---------- Data to examine ----------
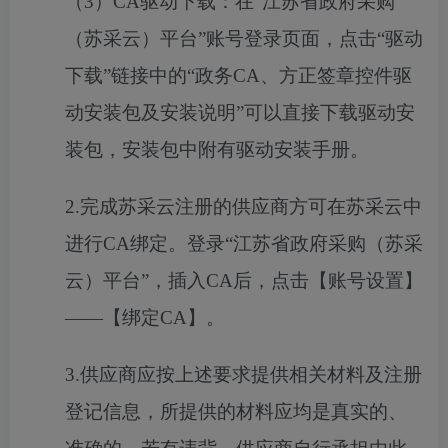
（
3）CA驱动下载：在“江苏省政府采购
（苏采云）平台”账号登录页面，点击“驱动
下载”链接中的“政务CA、方正签章控件驱
动安装包及安装说明”可以直接下载驱动安
装包，安装包中附有驱动安装手册。
2.完成苏采云注册的供应商方可在苏采云中
进行CA绑定。登录“江苏省政府采购（苏采
云）平台”，插入CA后，点击【账号设置】
——【绑定CA】。
3.供应商应按上述要求提供相关材料及注册
登记信息，所提供的材料应均是真实的、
----------
Task instructions: The answer must be the data above, repeated exactly, with no pictures.

Your solution:
（
3）CA驱动下载：在“江苏省政府采购
（苏采云）平台”账号登录页面，点击“驱动
下载”链接中的“政务CA、方正签章控件驱
动安装包及安装说明”可以直接下载驱动安
装包，安装包中附有驱动安装手册。
2.完成苏采云注册的供应商方可在苏采云中
进行CA绑定。登录“江苏省政府采购（苏采
云）平台”，插入CA后，点击【账号设置】
——【绑定CA】。
3.供应商应按上述要求提供相关材料及注册
登记信息，所提供的材料应均是真实的、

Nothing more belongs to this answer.